For Beginners: This is a more efficient version of the output layer activation function that works on entire groups of neurons at once.
It serves the same purpose as the regular output activation function, but:
- It can process multiple output neurons simultaneously
- It's optimized for performance on modern hardware
- It's particularly helpful for networks with multiple outputs
For regression problems, the default linear activation is usually appropriate. For classification, you might want to use sigmoid or softmax vector activations.
Verbose
Gets or sets whether to display detailed progress information during training.

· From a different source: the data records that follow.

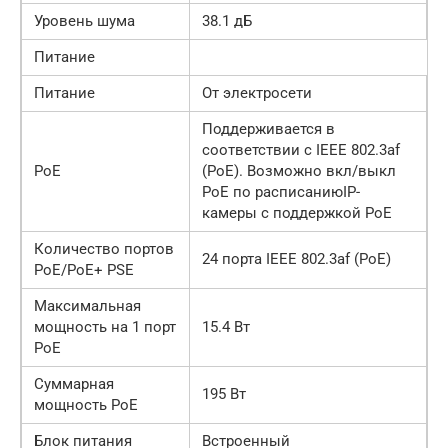
Уровень шума
38.1 дБ
Питание
Питание
От электросети
Поддерживается в
соответствии с IEEE 802.3af
PoE
(PoE). Возможно вкл/выкл
PoE по расписаниюIP-
камеры с поддержкой PoE
Количество портов
24 порта IEEE 802.3af (PoE)
PoE/PoE+ PSE
Максимальная
мощность на 1 порт
15.4 Вт
PoE
Суммарная
195 Вт
мощность PoE
Блок питания
Встроенный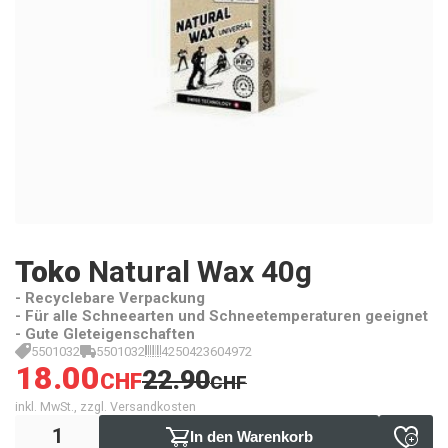
Toko
Natural Wax 40g
- Recyclebare Verpackung
- Für alle Schneearten und Schneetemperaturen geeignet
- Gute Gleteigenschaften
5501032
5501032
4250423604972
18.00
22.90
CHF
CHF
inkl. MwSt., zzgl. Versandkosten
In den Warenkorb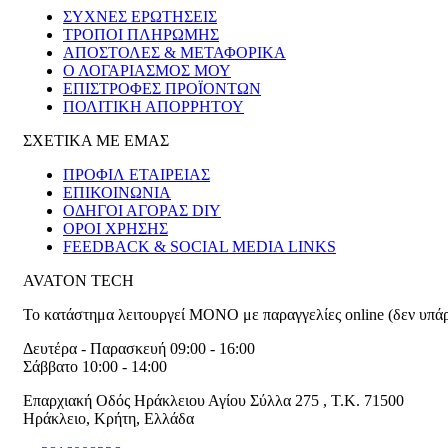
ΣΥΧΝΕΣ ΕΡΩΤΗΣΕΙΣ
ΤΡΟΠΟΙ ΠΛΗΡΩΜΗΣ
ΑΠΟΣΤΟΛΕΣ & ΜΕΤΑΦΟΡΙΚΑ
Ο ΛΟΓΑΡΙΑΣΜΟΣ ΜΟΥ
ΕΠΙΣΤΡΟΦΕΣ ΠΡΟΪΟΝΤΩΝ
ΠΟΛΙΤΙΚΗ ΑΠΟΡΡΗΤΟΥ
ΣΧΕΤΙΚΑ ΜΕ ΕΜΑΣ
ΠΡΟΦΙΛ ΕΤΑΙΡΕΙΑΣ
ΕΠΙΚΟΙΝΩΝΙΑ
ΟΔΗΓΟΙ ΑΓΟΡΑΣ DIY
ΟΡΟΙ ΧΡΗΣΗΣ
FEEDBACK & SOCIAL MEDIA LINKS
AVATON TECH
Το κατάστημα λειτουργεί ΜΟΝΟ με παραγγελίες online (δεν υπά
Δευτέρα - Παρασκευή 09:00 - 16:00
Σάββατο 10:00 - 14:00
Επαρχιακή Οδός Ηράκλειου Αγίου Σύλλα 275
,
T.K. 71500
Ηράκλειο
,
Κρήτη
,
Ελλάδα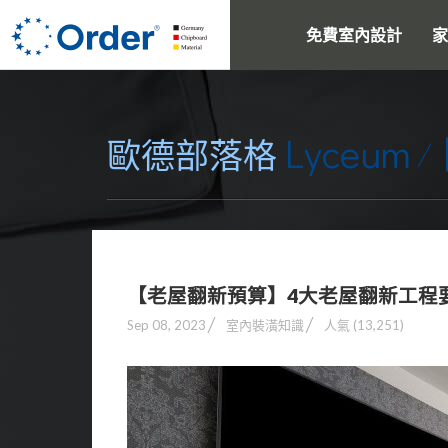
免費室內設計
家
Lyceum
歐德部落格
【老屋翻新預算】4大老屋翻新工程
Sep 08, 2023
室內裝潢知識
人氣 (13,251)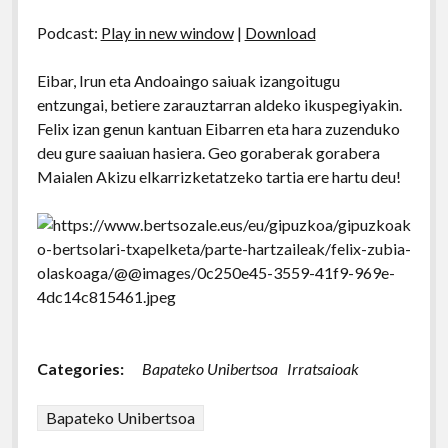
Podcast:
Play in new window
|
Download
Eibar, Irun eta Andoaingo saiuak izangoitugu
entzungai, betiere zarauztarran aldeko ikuspegiyakin.
Felix izan genun kantuan Eibarren eta hara zuzenduko
deu gure saaiuan hasiera. Geo goraberak gorabera
Maialen Akizu elkarrizketatzeko tartia ere hartu deu!
Categories:
Bapateko Unibertsoa
Irratsaioak
Bapateko Unibertsoa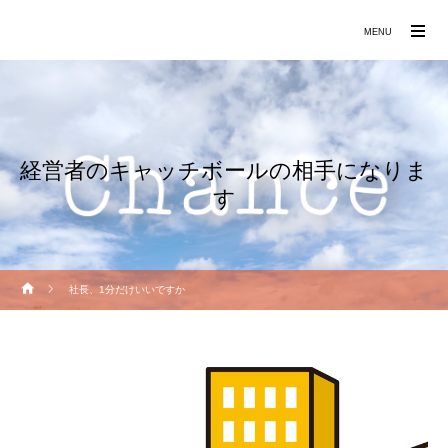
働きたくなる職場づくりをお手伝いします
MENU
経営者のキャッチボールの相手になりま
す
社長、1分だけいいですか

public bool Verbose { get; set; }
Property Value
- bool
Flag indicating whether to display progress, defaulting to false.
Remarks
When set to true, the training process will output detailed information about its progress, such as the current epoch, loss value, and potentially other metrics. This can be useful for monitoring the training process and diagnosing issues, but may slow down training slightly and generate a large amount of output for long training runs or large datasets. By default, this verbose output is disabled.
For Beginners: This setting determines whether the training process will show you detailed progress updates as it runs.
Think of it like tracking a package:
- When Verbose = false: You only know when the package is delivered
- When Verbose = true: You get updates at each step of the delivery process
The default value of false means training will run silently without progress updates.
You might want to set this to true if:
- You want to monitor how quickly the model is learning
- You're debugging training issues
- You want to know when to stop training early
You might want to keep it false if:
- You're running many experiments and don't need the extra output
- You're running training in a production environment
- You're using other methods to monitor progress (like logging metrics to a file)
Enabling verbose output is especially helpful when you're new to neural networks or when you're trying to debug an underperforming model.